When the line containing "Mejores Pelotas Saltarinas" is found in the data below, copy it and each line after it through the line containing "Wyników na stronie", exactly and with no others.

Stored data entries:
┄┄┄┄┄┄┄┄┄┄┄┄┄┄┄┄┄┄┄┄

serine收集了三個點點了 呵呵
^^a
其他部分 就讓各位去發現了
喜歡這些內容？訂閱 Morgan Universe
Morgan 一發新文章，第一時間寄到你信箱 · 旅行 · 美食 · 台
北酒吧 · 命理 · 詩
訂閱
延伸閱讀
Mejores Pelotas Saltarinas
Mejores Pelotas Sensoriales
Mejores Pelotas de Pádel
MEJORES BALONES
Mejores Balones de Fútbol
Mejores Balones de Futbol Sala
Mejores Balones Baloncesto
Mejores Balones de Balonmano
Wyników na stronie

┄┄┄┄┄┄┄┄┄┄┄┄┄┄┄┄┄┄┄┄

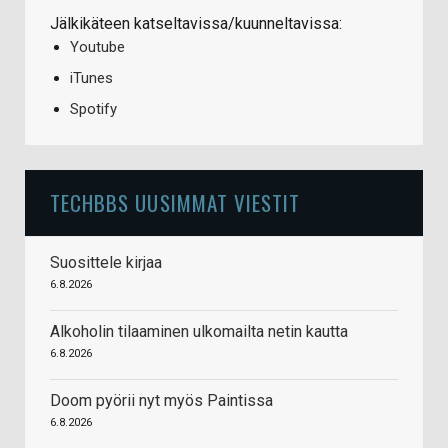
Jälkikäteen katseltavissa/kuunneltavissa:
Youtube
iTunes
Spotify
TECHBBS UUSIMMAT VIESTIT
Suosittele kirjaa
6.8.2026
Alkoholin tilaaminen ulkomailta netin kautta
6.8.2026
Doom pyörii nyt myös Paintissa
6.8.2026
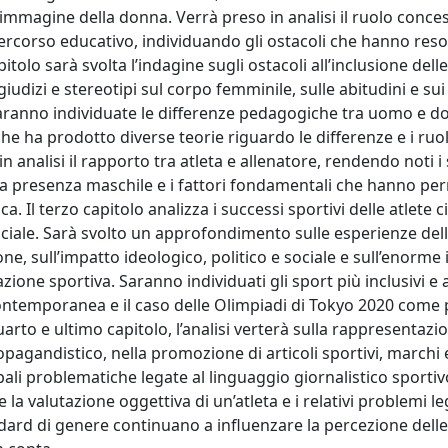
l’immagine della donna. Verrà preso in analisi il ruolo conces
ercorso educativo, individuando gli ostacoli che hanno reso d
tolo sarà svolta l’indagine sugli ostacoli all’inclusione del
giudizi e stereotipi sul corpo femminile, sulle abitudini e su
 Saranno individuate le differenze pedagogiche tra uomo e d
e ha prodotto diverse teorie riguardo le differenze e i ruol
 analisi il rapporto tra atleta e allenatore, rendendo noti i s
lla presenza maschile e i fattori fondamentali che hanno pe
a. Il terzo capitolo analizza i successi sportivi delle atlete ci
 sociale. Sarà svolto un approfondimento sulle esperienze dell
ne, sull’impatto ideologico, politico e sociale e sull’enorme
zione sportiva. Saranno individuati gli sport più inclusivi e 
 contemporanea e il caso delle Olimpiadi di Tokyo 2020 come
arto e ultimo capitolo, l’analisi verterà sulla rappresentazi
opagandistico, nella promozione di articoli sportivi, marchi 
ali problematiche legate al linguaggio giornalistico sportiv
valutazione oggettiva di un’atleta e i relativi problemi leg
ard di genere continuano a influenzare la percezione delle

┄┄┄┄┄┄┄┄┄┄┄┄┄┄┄┄┄┄┄┄

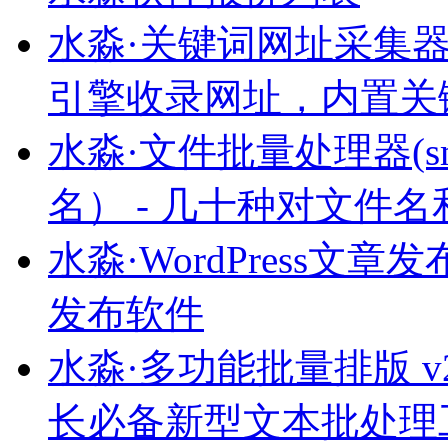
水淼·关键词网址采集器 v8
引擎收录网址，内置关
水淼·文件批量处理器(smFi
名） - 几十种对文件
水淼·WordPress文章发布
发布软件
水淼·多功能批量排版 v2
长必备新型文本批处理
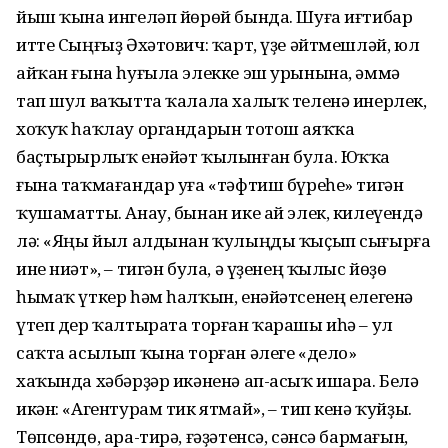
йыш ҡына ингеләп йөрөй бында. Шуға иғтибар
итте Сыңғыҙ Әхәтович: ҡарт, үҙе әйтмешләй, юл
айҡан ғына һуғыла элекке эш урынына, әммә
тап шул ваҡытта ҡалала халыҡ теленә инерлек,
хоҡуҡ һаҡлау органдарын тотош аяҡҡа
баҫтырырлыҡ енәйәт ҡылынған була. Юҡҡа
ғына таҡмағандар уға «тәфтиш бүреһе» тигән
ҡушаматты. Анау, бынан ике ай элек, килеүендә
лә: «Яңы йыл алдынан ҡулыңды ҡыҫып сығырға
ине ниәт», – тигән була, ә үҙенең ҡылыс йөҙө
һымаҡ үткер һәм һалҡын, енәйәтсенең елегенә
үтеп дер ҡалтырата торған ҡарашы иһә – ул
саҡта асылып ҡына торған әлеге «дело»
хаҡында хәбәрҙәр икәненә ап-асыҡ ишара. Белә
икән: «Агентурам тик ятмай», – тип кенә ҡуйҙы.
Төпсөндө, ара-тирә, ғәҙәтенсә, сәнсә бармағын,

┄┄┄┄┄┄┄┄┄┄┄┄┄┄┄┄┄┄┄┄

__Result__
Mejores Pelotas Saltarinas
Mejores Pelotas Sensoriales
Mejores Pelotas de Pádel
MEJORES BALONES
Mejores Balones de Fútbol
Mejores Balones de Futbol Sala
Mejores Balones Baloncesto
Mejores Balones de Balonmano
Wyników na stronie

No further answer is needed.